▶ **What the exercise asks**
Extract the text lines from all the rows below, reproducing each one character for character. Leave the pictures out of your answer.

▶ **Source material**
-*-

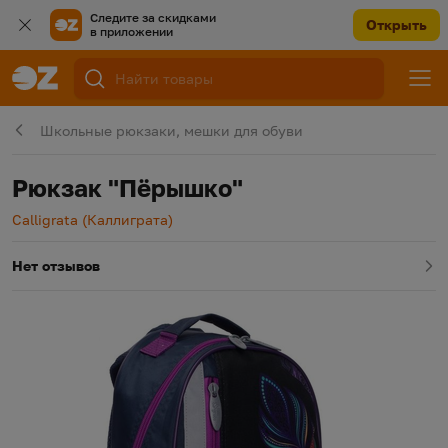
Следите за скидками
Открыть
в приложении
Школьные рюкзаки, мешки для обуви
Рюкзак "Пёрышко"
Производитель
Calligrata (Каллиграта)
Нет отзывов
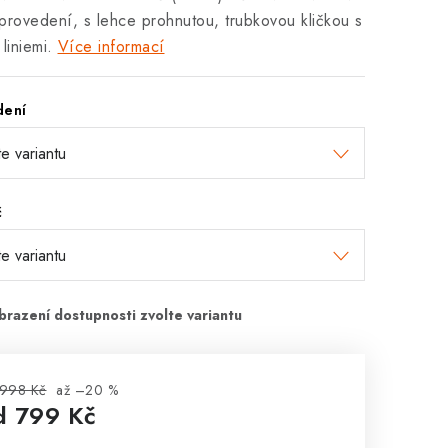
provedení, s lehce prohnutou, trubkovou kličkou s
liniemi.
Více informací
dení
č
 998 Kč
až –20 %
d
799 Kč
rná cena:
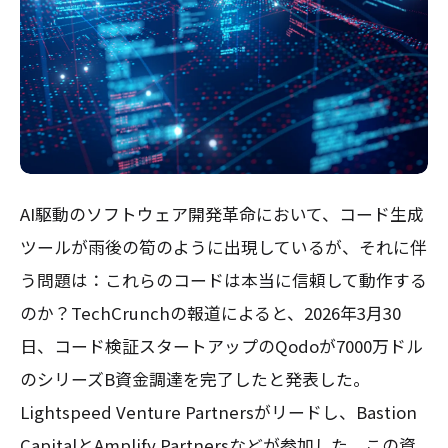
AI駆動のソフトウェア開発革命において、コード生成
ツールが雨後の筍のように出現しているが、それに伴
う問題は：これらのコードは本当に信頼して動作する
のか？TechCrunchの報道によると、2026年3月30
日、コード検証スタートアップのQodoが7000万ドル
のシリーズB資金調達を完了したと発表した。
Lightspeed Venture Partnersがリードし、Bastion
CapitalとAmplify Partnersなどが参加した。この資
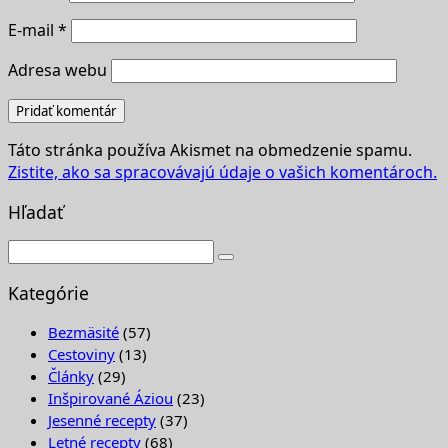
E-mail
*
Adresa webu
Táto stránka používa Akismet na obmedzenie spamu.
Zistite, ako sa spracovávajú údaje o vašich komentároch.
Hľadať
Kategórie
Bezmäsité
(57)
Cestoviny
(13)
Články
(29)
Inšpirované Áziou
(23)
Jesenné recepty
(37)
Letné recepty
(68)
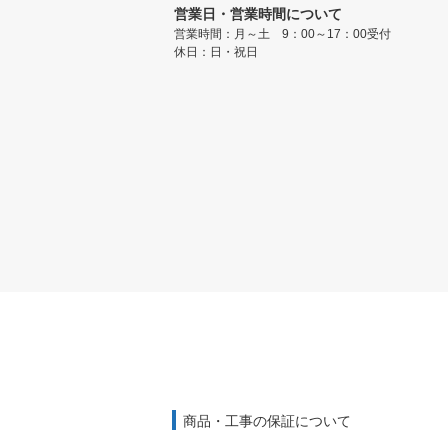
営業日・営業時間について
営業時間：月～土 9：00～17：00受付
休日：日・祝日
商品・工事の保証について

-*-

▶ **Exercise result**
Следите за скидками
Открыть
в приложении
Школьные рюкзаки, мешки для обуви
Рюкзак "Пёрышко"
Производитель
Calligrata (Каллиграта)
Нет отзывов
provedení, s lehce prohnutou, trubkovou kličkou s
liniemi.
Více informací
dení
č
 998 Kč
až –20 %
d
799 Kč
rná cena:
AI駆動のソフトウェア開発革命において、コード生成
ツールが雨後の筍のように出現しているが、それに伴
う問題は：これらのコードは本当に信頼して動作する
のか？TechCrunchの報道によると、2026年3月30
日、コード検証スタートアップのQodoが7000万ドル
のシリーズB資金調達を完了したと発表した。
Lightspeed Venture Partnersがリードし、Bastion
CapitalとAmplify Partnersなどが参加した。この資
E-mail
*
Adresa webu
Táto stránka používa Akismet na obmedzenie spamu.
Zistite, ako sa spracovávajú údaje o vašich komentároch.
Hľadať
Kategórie
Bezmäsité
(57)
Cestoviny
(13)
Články
(29)
Inšpirované Áziou
(23)
Jesenné recepty
(37)
Letné recepty
(68)
営業日・営業時間について
営業時間：月～土 9：00～17：00受付
休日：日・祝日
商品・工事の保証について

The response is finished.